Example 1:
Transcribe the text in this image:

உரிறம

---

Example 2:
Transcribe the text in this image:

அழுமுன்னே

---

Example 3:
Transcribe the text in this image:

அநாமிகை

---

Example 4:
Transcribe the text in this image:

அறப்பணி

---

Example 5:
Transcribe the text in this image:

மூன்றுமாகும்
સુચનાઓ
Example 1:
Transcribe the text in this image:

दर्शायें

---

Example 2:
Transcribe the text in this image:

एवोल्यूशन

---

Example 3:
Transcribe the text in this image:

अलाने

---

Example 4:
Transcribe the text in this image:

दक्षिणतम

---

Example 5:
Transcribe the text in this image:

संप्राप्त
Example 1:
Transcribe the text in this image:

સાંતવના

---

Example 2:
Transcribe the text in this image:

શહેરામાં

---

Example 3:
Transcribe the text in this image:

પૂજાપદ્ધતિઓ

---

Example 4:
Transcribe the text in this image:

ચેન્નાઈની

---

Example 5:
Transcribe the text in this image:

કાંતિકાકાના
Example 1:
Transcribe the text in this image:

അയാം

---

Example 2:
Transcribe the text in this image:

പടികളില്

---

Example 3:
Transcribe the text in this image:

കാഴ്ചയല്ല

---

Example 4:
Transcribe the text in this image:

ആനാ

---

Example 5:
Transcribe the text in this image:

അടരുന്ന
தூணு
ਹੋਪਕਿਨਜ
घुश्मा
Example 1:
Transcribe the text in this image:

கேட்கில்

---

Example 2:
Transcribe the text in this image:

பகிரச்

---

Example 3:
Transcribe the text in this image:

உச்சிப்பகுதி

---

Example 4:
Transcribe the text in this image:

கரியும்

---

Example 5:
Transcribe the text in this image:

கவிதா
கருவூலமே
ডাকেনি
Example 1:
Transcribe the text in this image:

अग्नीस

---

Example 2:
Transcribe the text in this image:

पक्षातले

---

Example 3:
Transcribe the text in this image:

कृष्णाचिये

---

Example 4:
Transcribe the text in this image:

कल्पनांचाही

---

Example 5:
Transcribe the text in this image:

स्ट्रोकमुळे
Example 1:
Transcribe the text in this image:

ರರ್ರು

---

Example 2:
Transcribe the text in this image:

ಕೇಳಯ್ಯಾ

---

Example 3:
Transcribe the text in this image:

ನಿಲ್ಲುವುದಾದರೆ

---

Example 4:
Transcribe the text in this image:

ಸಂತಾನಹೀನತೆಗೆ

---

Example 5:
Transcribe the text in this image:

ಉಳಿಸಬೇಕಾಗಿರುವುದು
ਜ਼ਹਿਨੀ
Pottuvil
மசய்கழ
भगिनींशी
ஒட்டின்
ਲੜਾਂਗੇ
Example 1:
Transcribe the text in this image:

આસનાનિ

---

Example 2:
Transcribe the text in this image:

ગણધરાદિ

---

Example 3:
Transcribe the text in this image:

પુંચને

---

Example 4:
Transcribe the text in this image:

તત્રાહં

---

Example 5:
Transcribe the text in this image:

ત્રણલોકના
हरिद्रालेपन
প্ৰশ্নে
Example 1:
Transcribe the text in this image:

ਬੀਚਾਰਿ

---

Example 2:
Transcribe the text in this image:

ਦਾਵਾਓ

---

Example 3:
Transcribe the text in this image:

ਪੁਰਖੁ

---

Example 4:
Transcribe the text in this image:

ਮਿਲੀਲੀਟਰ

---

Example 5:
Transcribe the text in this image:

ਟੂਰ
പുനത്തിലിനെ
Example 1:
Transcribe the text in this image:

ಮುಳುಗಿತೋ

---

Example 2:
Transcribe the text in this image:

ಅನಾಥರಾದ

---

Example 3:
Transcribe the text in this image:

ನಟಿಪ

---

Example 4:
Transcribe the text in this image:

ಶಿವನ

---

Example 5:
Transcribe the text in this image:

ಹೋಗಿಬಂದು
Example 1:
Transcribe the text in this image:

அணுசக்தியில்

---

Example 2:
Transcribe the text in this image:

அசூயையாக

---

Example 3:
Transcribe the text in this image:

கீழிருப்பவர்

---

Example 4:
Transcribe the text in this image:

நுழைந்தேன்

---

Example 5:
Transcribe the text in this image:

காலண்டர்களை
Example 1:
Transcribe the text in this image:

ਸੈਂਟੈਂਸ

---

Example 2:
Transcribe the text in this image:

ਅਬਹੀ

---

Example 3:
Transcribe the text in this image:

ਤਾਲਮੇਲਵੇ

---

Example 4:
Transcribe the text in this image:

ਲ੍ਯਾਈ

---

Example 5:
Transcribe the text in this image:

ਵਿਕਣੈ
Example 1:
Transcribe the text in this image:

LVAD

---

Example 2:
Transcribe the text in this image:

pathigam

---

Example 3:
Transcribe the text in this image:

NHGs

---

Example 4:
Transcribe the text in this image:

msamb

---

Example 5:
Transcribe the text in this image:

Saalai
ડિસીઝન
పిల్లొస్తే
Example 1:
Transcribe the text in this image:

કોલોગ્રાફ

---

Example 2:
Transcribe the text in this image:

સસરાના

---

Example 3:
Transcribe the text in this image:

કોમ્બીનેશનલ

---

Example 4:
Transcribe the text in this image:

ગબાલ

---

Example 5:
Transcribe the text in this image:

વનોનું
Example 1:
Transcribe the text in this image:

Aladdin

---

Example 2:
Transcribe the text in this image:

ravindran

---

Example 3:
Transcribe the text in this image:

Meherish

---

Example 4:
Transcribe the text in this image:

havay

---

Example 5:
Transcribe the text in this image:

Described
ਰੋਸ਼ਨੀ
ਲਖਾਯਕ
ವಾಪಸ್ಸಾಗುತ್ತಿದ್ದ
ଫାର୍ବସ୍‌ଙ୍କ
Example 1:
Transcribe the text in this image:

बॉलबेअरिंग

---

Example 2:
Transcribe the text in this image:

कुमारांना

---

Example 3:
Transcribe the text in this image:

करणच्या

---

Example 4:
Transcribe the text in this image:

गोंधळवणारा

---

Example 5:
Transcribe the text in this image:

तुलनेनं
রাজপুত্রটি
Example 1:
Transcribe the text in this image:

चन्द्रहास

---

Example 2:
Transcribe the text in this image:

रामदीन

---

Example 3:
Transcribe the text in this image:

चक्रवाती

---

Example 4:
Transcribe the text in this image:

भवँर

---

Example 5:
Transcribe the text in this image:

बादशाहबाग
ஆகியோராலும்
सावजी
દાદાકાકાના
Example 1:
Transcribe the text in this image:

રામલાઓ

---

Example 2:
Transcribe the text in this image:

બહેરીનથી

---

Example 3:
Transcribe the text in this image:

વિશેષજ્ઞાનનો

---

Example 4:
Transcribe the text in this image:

______________________________

▶ YOUR GOAL: What's needed is every line of the listing, transcribed word for word.

▶ REPLY TO THE EXERCISE:
Example 1:
Transcribe the text in this image:

உரிறம

---

Example 2:
Transcribe the text in this image:

அழுமுன்னே

---

Example 3:
Transcribe the text in this image:

அநாமிகை

---

Example 4:
Transcribe the text in this image:

அறப்பணி

---

Example 5:
Transcribe the text in this image:

மூன்றுமாகும்
સુચનાઓ
Example 1:
Transcribe the text in this image:

दर्शायें

---

Example 2:
Transcribe the text in this image:

एवोल्यूशन

---

Example 3:
Transcribe the text in this image:

अलाने

---

Example 4:
Transcribe the text in this image:

दक्षिणतम

---

Example 5:
Transcribe the text in this image:

संप्राप्त
Example 1:
Transcribe the text in this image:

સાંતવના

---

Example 2:
Transcribe the text in this image:

શહેરામાં

---

Example 3:
Transcribe the text in this image:

પૂજાપદ્ધતિઓ

---

Example 4:
Transcribe the text in this image:

ચેન્નાઈની

---

Example 5:
Transcribe the text in this image:

કાંતિકાકાના
Example 1:
Transcribe the text in this image:

അയാം

---

Example 2:
Transcribe the text in this image:

പടികളില്

---

Example 3:
Transcribe the text in this image:

കാഴ്ചയല്ല

---

Example 4:
Transcribe the text in this image:

ആനാ

---

Example 5:
Transcribe the text in this image:

അടരുന്ന
தூணு
ਹੋਪਕਿਨਜ
घुश्मा
Example 1:
Transcribe the text in this image:

கேட்கில்

---

Example 2:
Transcribe the text in this image:

பகிரச்

---

Example 3:
Transcribe the text in this image:

உச்சிப்பகுதி

---

Example 4:
Transcribe the text in this image:

கரியும்

---

Example 5:
Transcribe the text in this image:

கவிதா
கருவூலமே
ডাকেনি
Example 1:
Transcribe the text in this image:

अग्नीस

---

Example 2:
Transcribe the text in this image:

पक्षातले

---

Example 3:
Transcribe the text in this image:

कृष्णाचिये

---

Example 4:
Transcribe the text in this image:

कल्पनांचाही

---

Example 5:
Transcribe the text in this image:

स्ट्रोकमुळे
Example 1:
Transcribe the text in this image:

ರರ್ರು

---

Example 2:
Transcribe the text in this image:

ಕೇಳಯ್ಯಾ

---

Example 3:
Transcribe the text in this image:

ನಿಲ್ಲುವುದಾದರೆ

---

Example 4:
Transcribe the text in this image:

ಸಂತಾನಹೀನತೆಗೆ

---

Example 5:
Transcribe the text in this image:

ಉಳಿಸಬೇಕಾಗಿರುವುದು
ਜ਼ਹਿਨੀ
Pottuvil
மசய்கழ
भगिनींशी
ஒட்டின்
ਲੜਾਂਗੇ
Example 1:
Transcribe the text in this image:

આસનાનિ

---

Example 2:
Transcribe the text in this image:

ગણધરાદિ

---

Example 3:
Transcribe the text in this image:

પુંચને

---

Example 4:
Transcribe the text in this image:

તત્રાહં

---

Example 5:
Transcribe the text in this image:

ત્રણલોકના
हरिद्रालेपन
প্ৰশ্নে
Example 1:
Transcribe the text in this image:

ਬੀਚਾਰਿ

---

Example 2:
Transcribe the text in this image:

ਦਾਵਾਓ

---

Example 3:
Transcribe the text in this image:

ਪੁਰਖੁ

---

Example 4:
Transcribe the text in this image:

ਮਿਲੀਲੀਟਰ

---

Example 5:
Transcribe the text in this image:

ਟੂਰ
പുനത്തിലിനെ
Example 1:
Transcribe the text in this image:

ಮುಳುಗಿತೋ

---

Example 2:
Transcribe the text in this image:

ಅನಾಥರಾದ

---

Example 3:
Transcribe the text in this image:

ನಟಿಪ

---

Example 4:
Transcribe the text in this image:

ಶಿವನ

---

Example 5:
Transcribe the text in this image:

ಹೋಗಿಬಂದು
Example 1:
Transcribe the text in this image:

அணுசக்தியில்

---

Example 2:
Transcribe the text in this image:

அசூயையாக

---

Example 3:
Transcribe the text in this image:

கீழிருப்பவர்

---

Example 4:
Transcribe the text in this image:

நுழைந்தேன்

---

Example 5:
Transcribe the text in this image:

காலண்டர்களை
Example 1:
Transcribe the text in this image:

ਸੈਂਟੈਂਸ

---

Example 2:
Transcribe the text in this image:

ਅਬਹੀ

---

Example 3:
Transcribe the text in this image:

ਤਾਲਮੇਲਵੇ

---

Example 4:
Transcribe the text in this image:

ਲ੍ਯਾਈ

---

Example 5:
Transcribe the text in this image:

ਵਿਕਣੈ
Example 1:
Transcribe the text in this image:

LVAD

---

Example 2:
Transcribe the text in this image:

pathigam

---

Example 3:
Transcribe the text in this image:

NHGs

---

Example 4:
Transcribe the text in this image:

msamb

---

Example 5:
Transcribe the text in this image:

Saalai
ડિસીઝન
పిల్లొస్తే
Example 1:
Transcribe the text in this image:

કોલોગ્રાફ

---

Example 2:
Transcribe the text in this image:

સસરાના

---

Example 3:
Transcribe the text in this image:

કોમ્બીનેશનલ

---

Example 4:
Transcribe the text in this image:

ગબાલ

---

Example 5:
Transcribe the text in this image:

વનોનું
Example 1:
Transcribe the text in this image:

Aladdin

---

Example 2:
Transcribe the text in this image:

ravindran

---

Example 3:
Transcribe the text in this image:

Meherish

---

Example 4:
Transcribe the text in this image:

havay

---

Example 5:
Transcribe the text in this image:

Described
ਰੋਸ਼ਨੀ
ਲਖਾਯਕ
ವಾಪಸ್ಸಾಗುತ್ತಿದ್ದ
ଫାର୍ବସ୍‌ଙ୍କ
Example 1:
Transcribe the text in this image:

बॉलबेअरिंग

---

Example 2:
Transcribe the text in this image:

कुमारांना

---

Example 3:
Transcribe the text in this image:

करणच्या

---

Example 4:
Transcribe the text in this image:

गोंधळवणारा

---

Example 5:
Transcribe the text in this image:

तुलनेनं
রাজপুত্রটি
Example 1:
Transcribe the text in this image:

चन्द्रहास

---

Example 2:
Transcribe the text in this image:

रामदीन

---

Example 3:
Transcribe the text in this image:

चक्रवाती

---

Example 4:
Transcribe the text in this image:

भवँर

---

Example 5:
Transcribe the text in this image:

बादशाहबाग
ஆகியோராலும்
सावजी
દાદાકાકાના
Example 1:
Transcribe the text in this image:

રામલાઓ

---

Example 2:
Transcribe the text in this image:

બહેરીનથી

---

Example 3:
Transcribe the text in this image:

વિશેષજ્ઞાનનો

---

Example 4:
Transcribe the text in this image:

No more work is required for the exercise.